The vast majority of London Councils use Oracle as their ERP provider, but some bodies are splashing out less than £15,000 while others are forking out £500,000, according to research. The findings were based on Freedom of Information responses sent to enterprise IT business TmaxSoft, which quizzed 27 councils. Of those, 92 …
That and what 'an Oracle licence' is would help. And what applications are then run on it. Which will differ widely.
Third time a variant of this story has been run (at least). Central government, then police, now local government. It was nonsense first time. It's still nonsense.
There is no such thing as an "Oracle license", it's bound to vary with product, system size, number of users, etc. This is a little like pointing out that a "household" in Westminster spends less on, say, tea than a "household" in Birmingham, and ignoring the likely difference in household size and makeup.
Which one of the many hundreds of SKUs are you referring to?
Almost all Oracle software is available to be licensed as either on a per-core basis (with a minimum number of users per core) or on a named user basis. In almost every case it is cheaper to license production systems on a per-core basis and non-prod on named users.
However, as others have pointed out, without specifying which products are being referred to this study is completely meaningless. Price list prices on products varies from less than $10k USD per core to $250k USD or more.
It's like saying that some people pay more for a car than other people. If the council pays twice the price for a specific model of Ford Focus that would be news. To say that a council pays more for a lorry than a person pays for a car is not news.
So, you require a robust database and you buy Oracle so you are paying to license software and services, but my question is why not use PostgreSQL or other opensource database and use the 100 thousand + in Oracle costs to higher a couple of good database administrators with expertise in that software to develop it.

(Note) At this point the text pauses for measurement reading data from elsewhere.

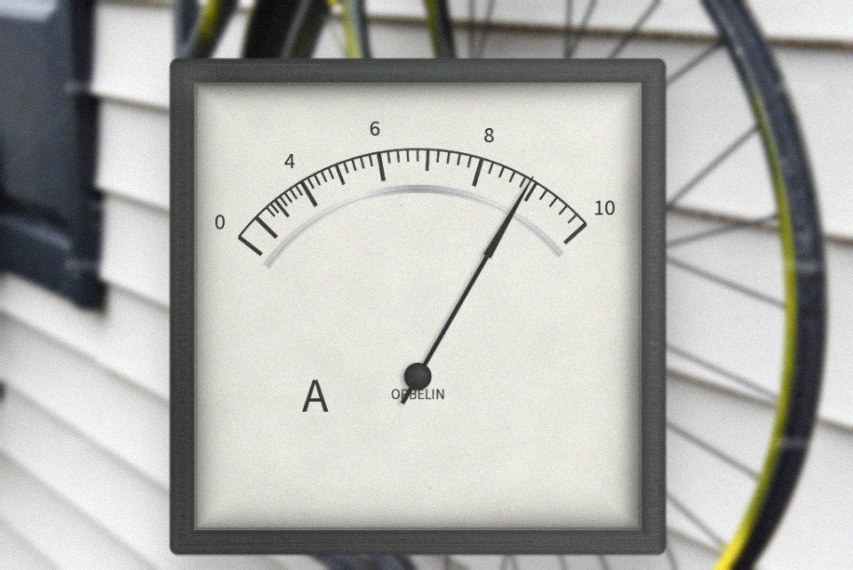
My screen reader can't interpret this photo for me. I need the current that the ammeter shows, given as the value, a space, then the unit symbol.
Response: 8.9 A
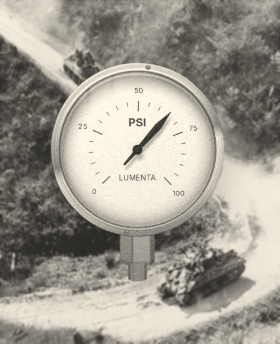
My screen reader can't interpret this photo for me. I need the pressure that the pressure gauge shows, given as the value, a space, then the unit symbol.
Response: 65 psi
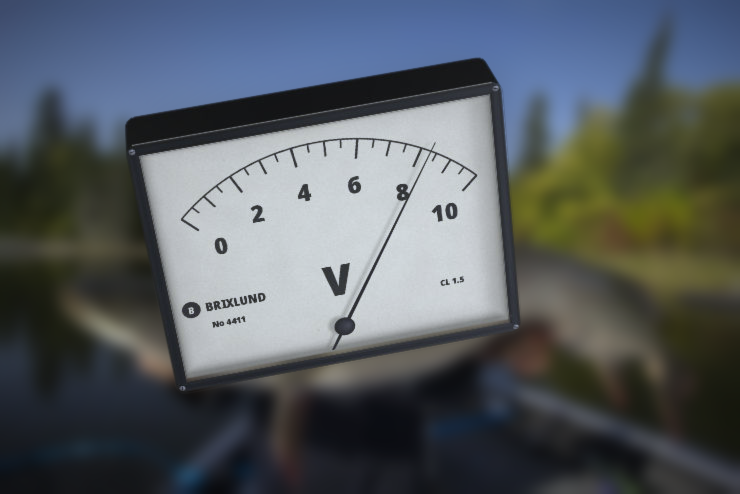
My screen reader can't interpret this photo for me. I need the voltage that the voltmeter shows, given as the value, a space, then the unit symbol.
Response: 8.25 V
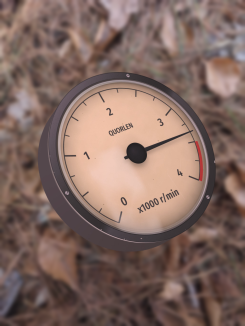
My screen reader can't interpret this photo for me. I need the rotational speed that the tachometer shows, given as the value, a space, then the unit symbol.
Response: 3375 rpm
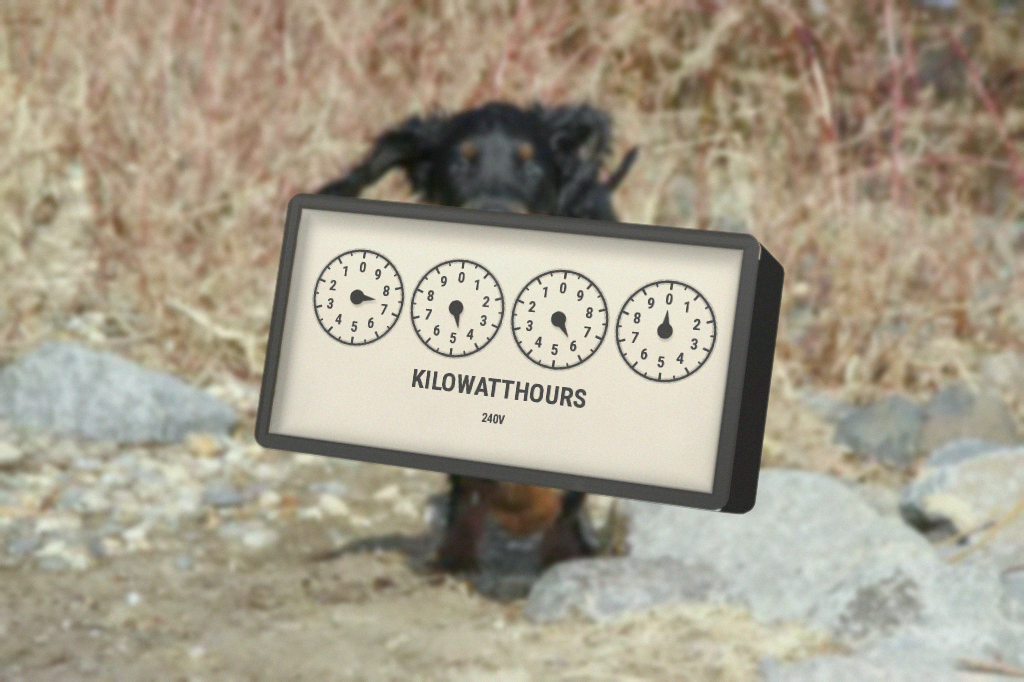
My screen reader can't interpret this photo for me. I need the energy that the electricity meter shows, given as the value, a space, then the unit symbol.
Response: 7460 kWh
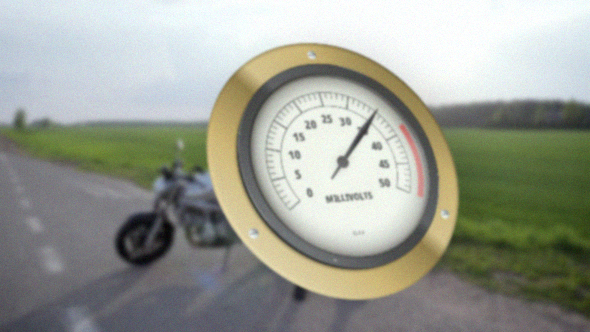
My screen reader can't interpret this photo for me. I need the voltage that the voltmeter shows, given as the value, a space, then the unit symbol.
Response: 35 mV
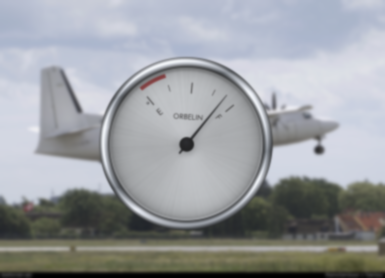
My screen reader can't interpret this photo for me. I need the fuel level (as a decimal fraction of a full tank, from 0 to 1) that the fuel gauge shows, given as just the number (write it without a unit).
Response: 0.875
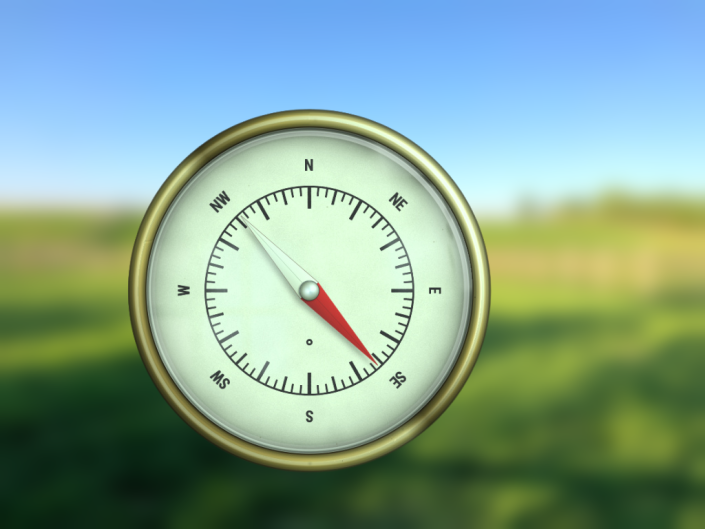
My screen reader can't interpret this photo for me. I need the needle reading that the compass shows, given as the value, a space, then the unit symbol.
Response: 137.5 °
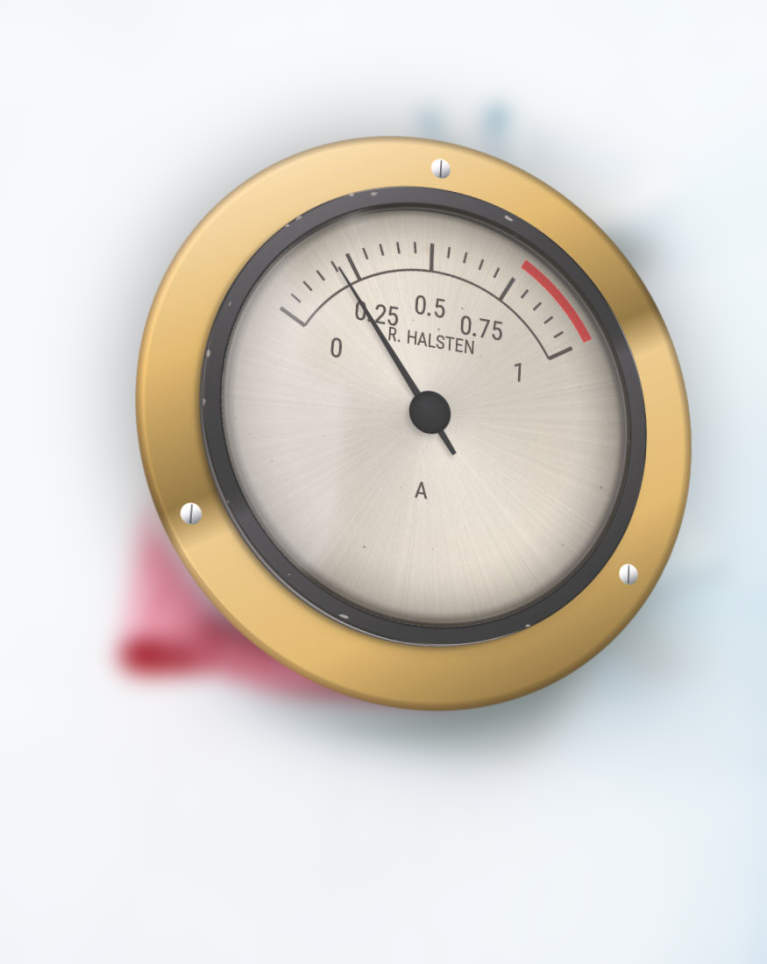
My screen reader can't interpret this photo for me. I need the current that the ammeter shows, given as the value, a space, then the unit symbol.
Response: 0.2 A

The money then stays in the community and you already have those administrators that work your Oracle database(s) who can learn the differences.
The article refers to the licencing of Oracle ERP. i.e Applications such as Oracle Financials, Procurement, iExpenses. These are designed and configured to run on an Oracle database so PostgreSQL, whilst it could be used for in-house database uses wouldn't work behind Oracle eBusiness Suite.
Have you tried to hire a PostgreSQL or other open source database admin at local authority pay scales?
I have. It's not possible. People with those skills want to work elsewhere, people who work in local authorities are (for the most part) not interested in or not able to get the skills in these alternate applications.